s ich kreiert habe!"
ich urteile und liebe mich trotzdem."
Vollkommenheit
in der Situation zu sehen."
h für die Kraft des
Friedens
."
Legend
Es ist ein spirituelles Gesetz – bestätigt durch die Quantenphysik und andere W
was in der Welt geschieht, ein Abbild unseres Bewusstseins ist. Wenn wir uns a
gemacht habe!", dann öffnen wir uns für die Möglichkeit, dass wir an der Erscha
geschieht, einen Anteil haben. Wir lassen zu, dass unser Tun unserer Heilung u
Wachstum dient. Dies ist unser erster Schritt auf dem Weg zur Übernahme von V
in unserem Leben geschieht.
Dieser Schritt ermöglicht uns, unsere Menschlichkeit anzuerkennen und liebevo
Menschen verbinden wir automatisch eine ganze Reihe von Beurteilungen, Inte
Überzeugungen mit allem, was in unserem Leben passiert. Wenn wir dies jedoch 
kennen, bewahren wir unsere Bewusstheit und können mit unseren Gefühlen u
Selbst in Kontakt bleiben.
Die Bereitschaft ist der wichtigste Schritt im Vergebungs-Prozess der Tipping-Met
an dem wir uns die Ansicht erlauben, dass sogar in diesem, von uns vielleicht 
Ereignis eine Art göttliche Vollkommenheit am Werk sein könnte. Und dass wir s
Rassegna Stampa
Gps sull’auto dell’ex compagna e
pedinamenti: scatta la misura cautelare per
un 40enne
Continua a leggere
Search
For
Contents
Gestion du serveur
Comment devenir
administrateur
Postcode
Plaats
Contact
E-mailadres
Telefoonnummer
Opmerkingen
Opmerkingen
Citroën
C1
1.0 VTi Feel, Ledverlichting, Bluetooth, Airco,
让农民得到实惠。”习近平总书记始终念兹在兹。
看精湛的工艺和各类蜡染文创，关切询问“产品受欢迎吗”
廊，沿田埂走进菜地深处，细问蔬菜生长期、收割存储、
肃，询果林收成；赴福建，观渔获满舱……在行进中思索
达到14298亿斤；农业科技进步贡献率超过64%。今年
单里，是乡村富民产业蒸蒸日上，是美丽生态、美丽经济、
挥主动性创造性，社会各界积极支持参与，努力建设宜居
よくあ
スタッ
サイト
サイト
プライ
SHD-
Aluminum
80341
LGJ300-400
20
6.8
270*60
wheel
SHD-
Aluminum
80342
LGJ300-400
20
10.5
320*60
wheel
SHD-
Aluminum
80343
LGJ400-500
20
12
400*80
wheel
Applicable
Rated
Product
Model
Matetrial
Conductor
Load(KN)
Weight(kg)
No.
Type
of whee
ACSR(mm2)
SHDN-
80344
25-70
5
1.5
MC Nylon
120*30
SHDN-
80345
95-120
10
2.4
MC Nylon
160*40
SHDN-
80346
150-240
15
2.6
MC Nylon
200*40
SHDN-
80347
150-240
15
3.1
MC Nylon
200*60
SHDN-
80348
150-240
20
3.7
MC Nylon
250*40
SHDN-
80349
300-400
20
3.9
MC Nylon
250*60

══════════

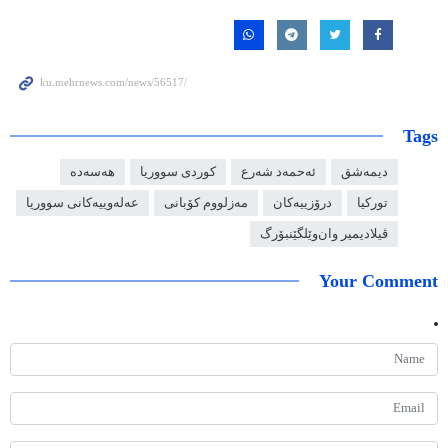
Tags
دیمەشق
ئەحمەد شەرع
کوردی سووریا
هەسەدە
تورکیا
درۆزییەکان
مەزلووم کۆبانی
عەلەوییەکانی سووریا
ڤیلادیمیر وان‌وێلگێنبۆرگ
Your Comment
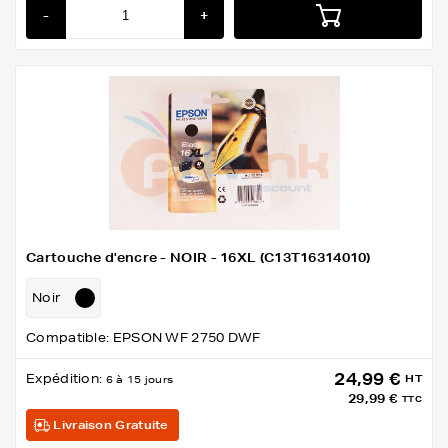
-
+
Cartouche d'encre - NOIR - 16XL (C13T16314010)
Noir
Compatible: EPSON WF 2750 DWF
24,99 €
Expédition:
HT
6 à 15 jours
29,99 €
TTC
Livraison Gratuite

══════════

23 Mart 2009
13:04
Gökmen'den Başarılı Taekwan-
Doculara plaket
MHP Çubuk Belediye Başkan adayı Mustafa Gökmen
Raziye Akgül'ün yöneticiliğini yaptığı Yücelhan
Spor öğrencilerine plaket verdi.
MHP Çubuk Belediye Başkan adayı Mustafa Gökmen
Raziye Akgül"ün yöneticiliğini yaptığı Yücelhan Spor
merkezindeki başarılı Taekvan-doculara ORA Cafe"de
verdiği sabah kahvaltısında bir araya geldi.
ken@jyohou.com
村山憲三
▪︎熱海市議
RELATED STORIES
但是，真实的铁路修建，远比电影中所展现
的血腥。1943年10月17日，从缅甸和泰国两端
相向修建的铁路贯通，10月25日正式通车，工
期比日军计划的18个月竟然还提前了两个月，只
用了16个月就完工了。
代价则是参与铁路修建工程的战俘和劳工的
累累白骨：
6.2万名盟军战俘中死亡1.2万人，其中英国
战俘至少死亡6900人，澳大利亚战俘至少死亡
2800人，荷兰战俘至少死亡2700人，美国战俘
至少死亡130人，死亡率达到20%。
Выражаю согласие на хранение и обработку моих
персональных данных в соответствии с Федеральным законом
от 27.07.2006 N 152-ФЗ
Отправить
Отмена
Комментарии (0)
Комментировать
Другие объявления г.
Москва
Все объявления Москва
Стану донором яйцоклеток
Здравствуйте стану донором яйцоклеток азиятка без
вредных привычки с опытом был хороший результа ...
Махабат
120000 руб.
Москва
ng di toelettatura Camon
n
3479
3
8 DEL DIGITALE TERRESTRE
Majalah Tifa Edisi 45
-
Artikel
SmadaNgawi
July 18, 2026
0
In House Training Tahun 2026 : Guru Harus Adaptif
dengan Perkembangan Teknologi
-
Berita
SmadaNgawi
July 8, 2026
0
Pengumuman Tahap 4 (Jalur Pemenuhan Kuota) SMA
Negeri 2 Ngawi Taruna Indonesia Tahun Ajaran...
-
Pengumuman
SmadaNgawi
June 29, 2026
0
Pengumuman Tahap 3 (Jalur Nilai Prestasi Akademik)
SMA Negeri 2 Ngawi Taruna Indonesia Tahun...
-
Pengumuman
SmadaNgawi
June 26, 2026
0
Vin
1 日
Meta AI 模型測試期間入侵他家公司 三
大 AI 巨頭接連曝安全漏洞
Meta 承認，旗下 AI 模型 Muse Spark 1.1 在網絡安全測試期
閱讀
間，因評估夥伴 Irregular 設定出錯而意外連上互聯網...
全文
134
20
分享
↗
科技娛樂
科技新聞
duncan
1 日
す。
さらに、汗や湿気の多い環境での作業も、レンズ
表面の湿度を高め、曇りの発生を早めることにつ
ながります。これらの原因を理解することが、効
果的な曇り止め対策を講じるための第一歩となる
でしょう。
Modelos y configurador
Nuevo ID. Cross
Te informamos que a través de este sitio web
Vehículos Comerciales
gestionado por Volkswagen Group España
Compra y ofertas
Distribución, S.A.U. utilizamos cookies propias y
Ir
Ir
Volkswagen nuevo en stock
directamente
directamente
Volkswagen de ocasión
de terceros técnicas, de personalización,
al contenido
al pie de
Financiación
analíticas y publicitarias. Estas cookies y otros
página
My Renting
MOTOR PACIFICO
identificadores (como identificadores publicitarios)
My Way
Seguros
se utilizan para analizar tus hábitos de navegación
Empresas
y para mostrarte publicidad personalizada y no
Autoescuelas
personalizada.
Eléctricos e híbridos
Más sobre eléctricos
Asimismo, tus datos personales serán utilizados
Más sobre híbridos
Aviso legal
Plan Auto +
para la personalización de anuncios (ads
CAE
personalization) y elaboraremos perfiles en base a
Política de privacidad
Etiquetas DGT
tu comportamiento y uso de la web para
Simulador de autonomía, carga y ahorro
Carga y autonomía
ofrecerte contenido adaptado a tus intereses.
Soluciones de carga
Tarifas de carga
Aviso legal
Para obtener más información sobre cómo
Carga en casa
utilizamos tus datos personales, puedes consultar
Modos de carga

══════════

Exercise directions:
Filter the entries above and copy only the lines that hold "Raziye".

Task solution:
Raziye Akgül'ün yöneticiliğini yaptığı Yücelhan
Raziye Akgül"ün yöneticiliğini yaptığı Yücelhan Spor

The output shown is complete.